Data items
□ □ □ □ □ □ □
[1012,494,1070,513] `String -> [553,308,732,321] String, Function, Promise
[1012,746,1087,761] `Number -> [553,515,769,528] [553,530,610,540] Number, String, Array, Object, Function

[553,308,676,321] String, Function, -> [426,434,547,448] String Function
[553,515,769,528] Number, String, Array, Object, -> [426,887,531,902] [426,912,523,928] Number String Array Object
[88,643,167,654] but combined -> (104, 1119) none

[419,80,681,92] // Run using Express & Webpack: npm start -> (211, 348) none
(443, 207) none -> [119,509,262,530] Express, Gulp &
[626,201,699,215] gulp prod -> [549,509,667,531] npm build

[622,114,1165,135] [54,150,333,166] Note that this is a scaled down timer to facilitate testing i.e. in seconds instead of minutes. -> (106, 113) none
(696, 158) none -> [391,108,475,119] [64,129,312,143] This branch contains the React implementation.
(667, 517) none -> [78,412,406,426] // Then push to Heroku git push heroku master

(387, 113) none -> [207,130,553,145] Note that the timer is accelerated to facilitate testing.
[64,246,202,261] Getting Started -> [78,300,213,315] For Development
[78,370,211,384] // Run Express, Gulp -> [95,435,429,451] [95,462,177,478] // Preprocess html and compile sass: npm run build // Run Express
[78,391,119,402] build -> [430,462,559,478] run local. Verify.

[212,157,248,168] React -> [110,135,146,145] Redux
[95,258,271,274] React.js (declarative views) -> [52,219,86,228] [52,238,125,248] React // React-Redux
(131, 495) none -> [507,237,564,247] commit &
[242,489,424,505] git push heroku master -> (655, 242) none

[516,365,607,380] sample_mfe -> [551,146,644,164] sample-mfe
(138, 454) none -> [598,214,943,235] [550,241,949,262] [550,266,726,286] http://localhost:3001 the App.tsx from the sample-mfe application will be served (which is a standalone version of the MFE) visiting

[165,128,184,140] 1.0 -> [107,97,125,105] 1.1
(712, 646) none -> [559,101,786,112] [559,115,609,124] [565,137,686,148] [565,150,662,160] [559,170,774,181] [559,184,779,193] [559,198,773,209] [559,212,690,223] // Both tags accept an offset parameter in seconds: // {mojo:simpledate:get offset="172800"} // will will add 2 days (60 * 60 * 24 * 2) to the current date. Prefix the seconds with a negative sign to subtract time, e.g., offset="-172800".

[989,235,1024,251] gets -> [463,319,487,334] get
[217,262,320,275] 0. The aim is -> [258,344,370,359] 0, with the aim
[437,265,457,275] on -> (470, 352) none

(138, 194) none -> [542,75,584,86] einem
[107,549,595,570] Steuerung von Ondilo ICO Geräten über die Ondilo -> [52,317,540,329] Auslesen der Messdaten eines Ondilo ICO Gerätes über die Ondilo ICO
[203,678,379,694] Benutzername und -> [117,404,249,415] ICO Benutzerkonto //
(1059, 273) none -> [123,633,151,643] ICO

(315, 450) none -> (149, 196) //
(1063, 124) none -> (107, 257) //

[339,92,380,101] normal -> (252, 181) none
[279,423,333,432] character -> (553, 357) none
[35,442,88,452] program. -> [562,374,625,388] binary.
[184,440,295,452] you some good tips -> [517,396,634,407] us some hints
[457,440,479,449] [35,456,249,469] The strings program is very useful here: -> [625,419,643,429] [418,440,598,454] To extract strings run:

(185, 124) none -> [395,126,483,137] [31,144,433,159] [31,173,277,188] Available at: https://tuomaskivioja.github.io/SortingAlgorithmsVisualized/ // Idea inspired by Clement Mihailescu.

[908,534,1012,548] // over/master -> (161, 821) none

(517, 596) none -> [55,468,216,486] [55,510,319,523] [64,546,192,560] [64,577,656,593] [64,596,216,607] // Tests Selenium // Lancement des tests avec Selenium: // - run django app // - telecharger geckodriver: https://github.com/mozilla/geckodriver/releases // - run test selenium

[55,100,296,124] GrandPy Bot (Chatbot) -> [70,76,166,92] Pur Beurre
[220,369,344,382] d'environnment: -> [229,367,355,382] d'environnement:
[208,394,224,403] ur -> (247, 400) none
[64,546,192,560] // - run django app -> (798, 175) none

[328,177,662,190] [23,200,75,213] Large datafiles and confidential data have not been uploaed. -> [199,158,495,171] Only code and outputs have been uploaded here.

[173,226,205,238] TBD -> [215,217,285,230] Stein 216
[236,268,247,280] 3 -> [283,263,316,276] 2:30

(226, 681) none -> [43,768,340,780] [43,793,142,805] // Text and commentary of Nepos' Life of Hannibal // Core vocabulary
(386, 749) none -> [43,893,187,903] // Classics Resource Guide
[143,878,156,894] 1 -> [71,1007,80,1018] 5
□ □ □ □ □ □ □
WORK ITEM: Transcribe each of the records verbatim.

EXERCISE RESPONSE:
[1012,494,1070,513] `String -> [553,308,732,321] String, Function, Promise
[1012,746,1087,761] `Number -> [553,515,769,528] [553,530,610,540] Number, String, Array, Object, Function

[553,308,676,321] String, Function, -> [426,434,547,448] String Function
[553,515,769,528] Number, String, Array, Object, -> [426,887,531,902] [426,912,523,928] Number String Array Object
[88,643,167,654] but combined -> (104, 1119) none

[419,80,681,92] // Run using Express & Webpack: npm start -> (211, 348) none
(443, 207) none -> [119,509,262,530] Express, Gulp &
[626,201,699,215] gulp prod -> [549,509,667,531] npm build

[622,114,1165,135] [54,150,333,166] Note that this is a scaled down timer to facilitate testing i.e. in seconds instead of minutes. -> (106, 113) none
(696, 158) none -> [391,108,475,119] [64,129,312,143] This branch contains the React implementation.
(667, 517) none -> [78,412,406,426] // Then push to Heroku git push heroku master

(387, 113) none -> [207,130,553,145] Note that the timer is accelerated to facilitate testing.
[64,246,202,261] Getting Started -> [78,300,213,315] For Development
[78,370,211,384] // Run Express, Gulp -> [95,435,429,451] [95,462,177,478] // Preprocess html and compile sass: npm run build // Run Express
[78,391,119,402] build -> [430,462,559,478] run local. Verify.

[212,157,248,168] React -> [110,135,146,145] Redux
[95,258,271,274] React.js (declarative views) -> [52,219,86,228] [52,238,125,248] React // React-Redux
(131, 495) none -> [507,237,564,247] commit &
[242,489,424,505] git push heroku master -> (655, 242) none

[516,365,607,380] sample_mfe -> [551,146,644,164] sample-mfe
(138, 454) none -> [598,214,943,235] [550,241,949,262] [550,266,726,286] http://localhost:3001 the App.tsx from the sample-mfe application will be served (which is a standalone version of the MFE) visiting

[165,128,184,140] 1.0 -> [107,97,125,105] 1.1
(712, 646) none -> [559,101,786,112] [559,115,609,124] [565,137,686,148] [565,150,662,160] [559,170,774,181] [559,184,779,193] [559,198,773,209] [559,212,690,223] // Both tags accept an offset parameter in seconds: // {mojo:simpledate:get offset="172800"} // will will add 2 days (60 * 60 * 24 * 2) to the current date. Prefix the seconds with a negative sign to subtract time, e.g., offset="-172800".

[989,235,1024,251] gets -> [463,319,487,334] get
[217,262,320,275] 0. The aim is -> [258,344,370,359] 0, with the aim
[437,265,457,275] on -> (470, 352) none

(138, 194) none -> [542,75,584,86] einem
[107,549,595,570] Steuerung von Ondilo ICO Geräten über die Ondilo -> [52,317,540,329] Auslesen der Messdaten eines Ondilo ICO Gerätes über die Ondilo ICO
[203,678,379,694] Benutzername und -> [117,404,249,415] ICO Benutzerkonto //
(1059, 273) none -> [123,633,151,643] ICO

(315, 450) none -> (149, 196) //
(1063, 124) none -> (107, 257) //

[339,92,380,101] normal -> (252, 181) none
[279,423,333,432] character -> (553, 357) none
[35,442,88,452] program. -> [562,374,625,388] binary.
[184,440,295,452] you some good tips -> [517,396,634,407] us some hints
[457,440,479,449] [35,456,249,469] The strings program is very useful here: -> [625,419,643,429] [418,440,598,454] To extract strings run:

(185, 124) none -> [395,126,483,137] [31,144,433,159] [31,173,277,188] Available at: https://tuomaskivioja.github.io/SortingAlgorithmsVisualized/ // Idea inspired by Clement Mihailescu.

[908,534,1012,548] // over/master -> (161, 821) none

(517, 596) none -> [55,468,216,486] [55,510,319,523] [64,546,192,560] [64,577,656,593] [64,596,216,607] // Tests Selenium // Lancement des tests avec Selenium: // - run django app // - telecharger geckodriver: https://github.com/mozilla/geckodriver/releases // - run test selenium

[55,100,296,124] GrandPy Bot (Chatbot) -> [70,76,166,92] Pur Beurre
[220,369,344,382] d'environnment: -> [229,367,355,382] d'environnement:
[208,394,224,403] ur -> (247, 400) none
[64,546,192,560] // - run django app -> (798, 175) none

[328,177,662,190] [23,200,75,213] Large datafiles and confidential data have not been uploaed. -> [199,158,495,171] Only code and outputs have been uploaded here.

[173,226,205,238] TBD -> [215,217,285,230] Stein 216
[236,268,247,280] 3 -> [283,263,316,276] 2:30

(226, 681) none -> [43,768,340,780] [43,793,142,805] // Text and commentary of Nepos' Life of Hannibal // Core vocabulary
(386, 749) none -> [43,893,187,903] // Classics Resource Guide
[143,878,156,894] 1 -> [71,1007,80,1018] 5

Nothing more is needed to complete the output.